- Directed by: Rex Ingram
- Written by: Rex Ingram (scenario)
- Starring: Wedgwood Nowell Yvette Mitchell Nicholas Dunaew
- Cinematography: Duke Hayward
- Production company: Universal Film Manufacturing Company
- Distributed by: Universal Film Manufacturing Company
- Release date: April 16, 1917;
- Running time: approximately 70 minutes
- Country: United States
- Languages: Silent English intertitles

= The Flower of Doom =

1917 film by Rex Ingram

The Flower of Doom is a 1917 American silent drama film written and directed by Rex Ingram and starring Wedgwood Nowell, Yvette Mitchell and Nicholas Dunaew.

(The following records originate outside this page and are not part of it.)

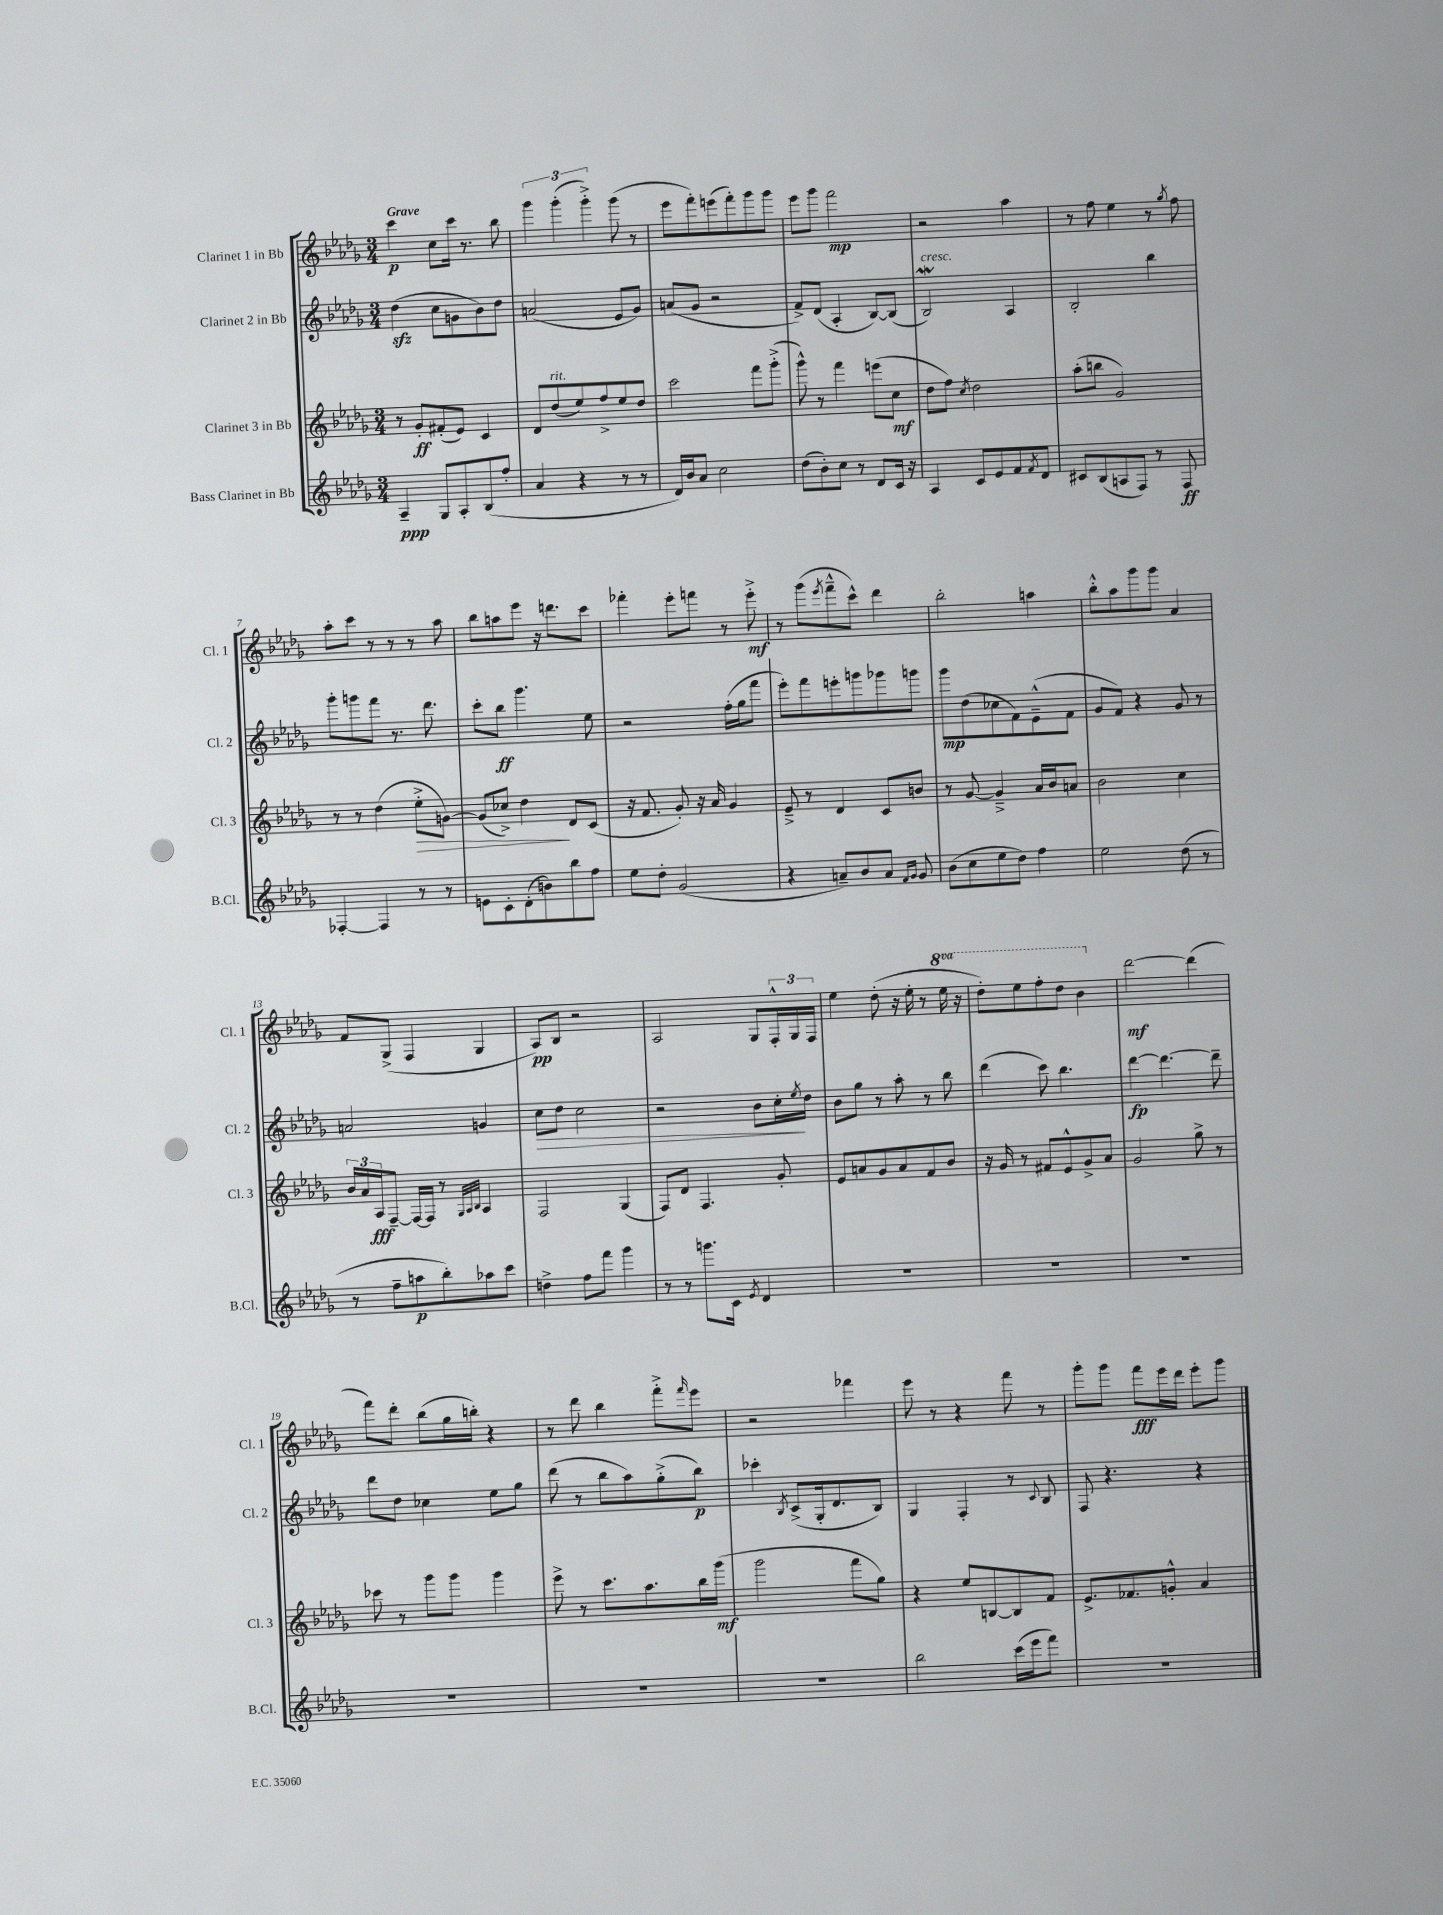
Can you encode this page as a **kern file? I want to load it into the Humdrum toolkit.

**kern	**dynam	**kern	**dynam	**kern	**dynam	**kern	**dynam
*part4	*part4	*part3	*part3	*part2	*part2	*part1	*part1
*staff4	*staff4	*staff3	*staff3	*staff2	*staff2	*staff1	*staff1
*I"Bass Clarinet in Bb	*	*I"Clarinet 3 in Bb	*	*I"Clarinet 2 in Bb	*	*I"Clarinet 1 in Bb	*
*I'B.Cl.	*	*I'Cl. 3	*	*I'Cl. 2	*	*I'Cl. 1	*
*clefG2	*	*clefG2	*	*clefG2	*	*clefG2	*
*k[b-e-a-d-g-]	*	*k[b-e-a-d-g-]	*	*k[b-e-a-d-g-]	*	*k[b-e-a-d-g-]	*
*M3/4	*	*M3/4	*	*M3/4	*	*M3/4	*
=1	=1	=1	=1	=1	=1	=1	=1
!	!	!	!	!	!	!LO:TX:a:B:t=Grave	!
4A-~/	ppp	8r	.	(4dd-zz\	.	4ccc\	p
.	.	8g-'/L	ff	.	.	.	.
8G-/L	.	(8f#X'/	.	8cc\L	.	8cc\L	.
8A-'/	.	8e-/J)	.	8gn\	.	16ccc\Jk	.
.	.	.	.	.	.	8.r	.
(8B-/	.	4c/	.	8b-\)	.	.	.
8ff'/J	.	.	.	8dd-\J	.	8bb-\	.
=2	=2	=2	=2	=2	=2	=2	=2
4a-/	.	8d-/L	.	(2an/	.	6ggg-\	.
!	!	!LO:TX:a:i:t=rit.	!	!	!	!	!
.	.	(8dd-/	.	.	.	.	.
.	.	.	.	.	.	(6ggg-'\	.
4r	.	8ee-/)	.	.	.	.	.
.	.	.	.	.	.	6ggg-'^\)	.
.	.	8ff^/	.	.	.	.	.
8r	.	8ee-/	.	8e-/L	.	(8ggg-\	.
8r	.	8dd-/J	.	8g-/J)	.	8r	.
=3	=3	=3	=3	=3	=3	=3	=3
16d-/LL)	.	2ccc\	.	(8an/L	.	8eee-\L	.
16b-/J	.	.	.	.	.	.	.
8a-/J	.	.	.	8g-/J	.	8fff'\)	.
2cc\	.	.	.	2r	.	(8eeen\	.
.	.	.	.	.	.	8fff'\)	.
.	.	8fff\L	.	.	.	8ggg-\	.
.	.	(8ggg-'^\J	.	.	.	8ggg-\J	.
=4	=4	=4	=4	=4	=4	=4	=4
(8dd-\L	.	8ggg-^^\)	.	8f^/L)	.	8eee-\L	.
8b-'\)	.	8r	.	(8d-/J	.	8ggg-\J	.
8cc\J	.	4fff\	.	4A-'/	.	2fff\	mp
8r	.	.	.	.	.	.	.
8d-/L	.	(8eeen\L	.	[8B-/L)	.	.	.
16c/Jk	.	8cc\J	mf	(8B-/J]	.	.	.
16r	.	.	.	.	.	.	.
=5	=5	=5	=5	=5	=5	=5	=5
!	!	!	!	!LO:TX:a:i:t=cresc.	!	!	!
4A-/	.	8dd-\L	.	2B-W/)	.	2r	.
.	.	8ff\J)	.	.	.	.	.
.	.	8qcc/	.	.	.	.	.
8c/L	.	2dd-\	.	.	.	.	.
8e-/	.	.	.	.	.	.	.
8f/	.	.	.	4A-/	.	4aa-\	.
8qf/	.	.	.	.	.	.	.
8d-/J	.	.	.	.	.	.	.
=6	=6	=6	=6	=6	=6	=6	=6
8c#X/L	.	(8aa-'\L	.	2B-'/	.	8r	.
(8B-/	.	8bbn\J	.	.	.	8ff\	.
8An/	.	2g-/)	.	.	.	4ee-\	.
8F/J)	.	.	.	.	.	.	.
8r	.	.	.	4bb-\	.	8r	.
.	.	.	.	.	.	8qgg-/	.
8F/	ff	.	.	.	.	8ff\	.
!!LO:LB:g=z
=7	=7	=7	=7	=7	=7	=7	=7
[4F-X'/	.	8r	.	8ggg-'\L	.	8aa-'\L	.
.	.	8r	.	8gggn\	.	8ccc\J	.
4F-/]	.	(4dd-\	.	8fff\J	.	8r	.
.	.	.	.	8.r	.	8r	.
!	!	!	!LO:HP:b	!	!	!	!
8r	.	8ee-'^\L	>	.	.	8r	.
.	.	.	.	8.ddd-\	.	.	.
8r	.	[8gn\J)	.	.	.	8aa-\	.
=8	=8	=8	=8	=8	=8	=8	=8
8en\L	.	(8g/L]	.	8ccc'\L	.	8bb-\L	.
8c'\	.	8cc-X^/J)	.	8bb-\J	ff	8aan\	.
(8d-'\	.	4dd-\	.	4.ggg-\	.	8eee-\J	.
8bn\)	.	.	.	.	.	16r	.
.	.	.	.	.	.	8.dddn\L	.
8bb-\	.	8d-/L	]	.	.	.	.
8ff\J	.	(8c/J	.	8ee-\	.	8ccc\J	.
=9	=9	=9	=9	=9	=9	=9	=9
8ee-\L	.	16r	.	2r	.	4fff-X'\	.
.	.	8.f/	.	.	.	.	.
8dd-'\J	.	.	.	.	.	.	.
(2g-/	.	8g-'/)	.	.	.	8eee-'\L	.
.	.	16r	.	.	.	8fffn\J	.
.	.	16a-/	.	.	.	.	.
.	.	4g-/	.	(16ff'\LL	.	8r	.
.	.	.	.	16gg-\J	.	.	.
.	.	.	.	8fff\J	.	8eee-'^\	mf
=10	=10	=10	=10	=10	=10	=10	=10
4r	.	8e-~^/	.	8eee-'\L)	.	8r	.
.	.	8r	.	8fff\	.	(8ggg-\L	.
.	.	.	.	.	.	8qeee-/	.
8an~/L)	.	4d-/	.	8eeen'\	.	8fff~^^\	.
8b-/	.	.	.	8gggn\	.	8ccc^^\J)	.
8a/J	.	8c/L	.	8ggg-X\	.	4ddd-\	.
16qqf/LL	.	.	.	.	.	.	.
16qqg-/JJ	.	.	.	.	.	.	.
8g-/	.	8bn/J	.	8gggn\J	.	.	.
=11	=11	=11	=11	=11	=11	=11	=11
(8b-\L	.	8r	.	8ggg-\L	mp	2bb-'\	.
8cc\	.	[8g-/	.	(8dd-\	.	.	.
8ee-\	.	4g-~^/]	.	8cc-X\	.	.	.
8dd-\J)	.	.	.	8f\)	.	.	.
4ff\	.	16a-/LL	.	(8e-~^^\	.	4aan\	.
.	.	16b-/J	.	.	.	.	.
.	.	8an/J	.	8f\J	.	.	.
=12	=12	=12	=12	=12	=12	=12	=12
2ee-\	.	2b-\	.	8g-/L	.	8bb-'^^\L	.
.	.	.	.	8f/J)	.	8aa-\	.
.	.	.	.	4r	.	8ggg-\	.
.	.	.	.	.	.	8ggg-\J	.
(8dd-\	.	4cc\	.	8g-/	.	4a-/	.
8r	.	.	.	8r	.	.	.
!!LO:LB:g=z
=13	=13	=13	=13	=13	=13	=13	=13
8r	.	24b-/LL	.	2an/	.	8f/L	.
.	.	24a-/	.	.	.	.	.
.	.	24A-/J	fff	.	.	.	.
8ff~\L	.	[8F~/J	.	.	.	(8G-^/J	.
8aan\	p	16F/LL_	.	.	.	4F/	.
.	.	16F/JJ]	.	.	.	.	.
8bb-'\)	.	8r	.	.	.	.	.
.	.	32qqG-/LLL	.	.	.	.	.
.	.	32qqA-/	.	.	.	.	.
.	.	32qqB-/JJJ	.	.	.	.	.
8aa-X\	.	4A-/	.	4gn/	.	4G-/	.
8ccc\J	.	.	.	.	.	.	.
=14	=14	=14	=14	=14	=14	=14	=14
!	!	!	!	!	!LO:HP:b	!	!
4ddn^\	.	2F/	.	8cc\L	>	8A-/L)	pp
.	.	.	.	8dd-\J	.	8B-/J	.
8ff\L	.	.	.	2cc\	.	2r	.
8fff\J	.	.	.	.	.	.	.
4ggg-\	.	(4G-/	.	.	.	.	.
=15	=15	=15	=15	=15	=15	=15	=15
8r	.	8F/L)	.	2r	.	2A-/	.
8r	.	8d-/J	.	.	.	.	.
8.gggn\L	.	4.F/	.	.	.	.	.
16c\Jk	.	.	.	.	.	.	.
8qe-/	.	.	.	.	.	.	.
4d-/	.	.	.	8b-\L	.	8G-/L	.
.	.	8g-'/	.	16cc'\L	.	24F'^^/L	.
.	.	.	.	.	.	24G-/	.
.	.	.	.	8qee-/	.	.	.
.	.	.	.	16dd-\JJ	]	.	.
.	.	.	.	.	.	24F/JJ	.
=16	=16	=16	=16	=16	=16	=16	=16
2.r	.	8e-/L	.	8b-\L	.	4ee-\	.
.	.	8an/	.	8gg-\J	.	.	.
.	.	8g-/	.	8r	.	(8dd-'\	.
.	.	8a/	.	8aa-'\	.	16r	.
.	.	.	.	.	.	16ee-'\	.
.	.	8f/	.	8r	.	8r	.
*	*	*	*	*	*	*8va	*
.	.	8b-/J	.	8bb-\	.	16eee-\	.
.	.	.	.	.	.	16r	.
=17	=17	=17	=17	=17	=17	=17	=17
2.r	.	16r	.	(4ddd-\	.	8ddd-'\L)	.
.	.	16g-/	.	.	.	.	.
.	.	8r	.	.	.	8eee-\	.
.	.	8f#X/L	.	8ccc\)	.	8fff'\	.
.	.	8e-^^/	.	4.bb-\	.	8ddd-\J	.
.	.	8g-^/	.	.	.	4bb-\	.
.	.	8a-/J	.	.	.	.	.
=18	=18	=18	=18	=18	=18	=18	=18
*	*	*	*	*	*	*X8va	*
2.r	.	2g-/	.	[4ddd-\	fp	[2ddd-\	mf
.	.	.	.	4.ddd-\_	.	.	.
.	.	8gg-^\	.	.	.	(4ddd-\]	.
.	.	8r	.	8ddd-~\]	.	.	.
!!LO:LB:g=z
=19	=19	=19	=19	=19	=19	=19	=19
2.r	.	8ccc-X\	.	8ddd-\L	.	8fff\L)	.
.	.	8r	.	8dd-\J	.	8ddd-'\J	.
.	.	8ggg-\L	.	4cc-X\	.	(8bb-\L	.
.	.	8ggg-\J	.	.	.	16gg-\L	.
.	.	.	.	.	.	16bbn'\JJ)	.
.	.	4ggg-\	.	8ee-\L	.	4r	.
.	.	.	.	8gg-\J	.	.	.
=20	=20	=20	=20	=20	=20	=20	=20
2.r	.	8eee-^\	.	(8ddd-\	.	8r	.
.	.	8r	.	8r	.	8ddd-\	.
.	.	8.ccc\L	.	8bb-\L	.	4bb-\	.
.	.	.	.	8aa-\)	.	.	.
.	.	8.aa-\	.	.	.	.	.
.	.	.	.	(8gg-'^\	.	8fff'^\L	.
.	.	.	.	.	.	16qqfff/	.
.	.	16bb-\L	.	8bb-\J)	p	8eee-\J	.
.	.	(16ggg-\JJ	mf	.	.	.	.
=21	=21	=21	=21	=21	=21	=21	=21
2.r	.	2ggg-\	.	4ccc-X'\	.	2r	.
.	.	.	.	8qB-/	.	.	.
.	.	.	.	(8c^/L	.	.	.
.	.	.	.	16G-'/k	.	.	.
.	.	.	.	8.d-/	.	.	.
.	.	8fff\L	.	.	.	4fff-X\	.
.	.	8gg-\J)	.	8B-/J)	.	.	.
=22	=22	=22	=22	=22	=22	=22	=22
2bb-\	.	4r	.	4G-/	.	8eee-\	.
.	.	.	.	.	.	8r	.
.	.	8ee-/L	.	4F'/	.	4r	.
.	.	[8Bn/	.	.	.	.	.
(16ccc\LL	.	8B/]	.	8r	.	8fff\	.
16eee-\J	.	.	.	.	.	.	.
.	.	.	.	8qqc/	.	.	.
8fff\J)	.	8f/J	.	8B-/	.	8r	.
=23	=23	=23	=23	=23	=23	=23	=23
2.r	.	8.e-^/L	.	8F/	.	8ggg-'\L	.
.	.	.	.	4.r	.	8ggg-\J	.
.	.	8.f-X/	.	.	.	.	.
.	.	.	.	.	.	8fff\L	fff
.	.	8gn'^^/J	.	.	.	16eee-\L	.
.	.	.	.	.	.	16ddd-\JJ	.
.	.	4a-/	.	4r	.	8eee-'\L	.
.	.	.	.	.	.	8ggg-\J	.
==	==	==	==	==	==	==	==
*-	*-	*-	*-	*-	*-	*-	*-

A reporter has to rescue a singer kidnapped in Chinatown.

==Cast==
- Wedgwood Nowell as Sam Savinsky
- Yvette Mitchell as Tea Rose
- Nicholas Dunaew as Paul Rasnov
- M. K. Wilson as Harvey Pearson
- Gypsy Hart as Neeva Sacon
- Tommy Morrissey as Buck
- Frank Tokunaga as Charley Sing
- Goro Kino as Ah Wong (as Gordo Keeno)
- Evelyn Selbie as Arn Fun

==Preservation status==
The film has been preserved from a 35mm nitrate print by George Eastman House and the UCLA Film & Television Archive.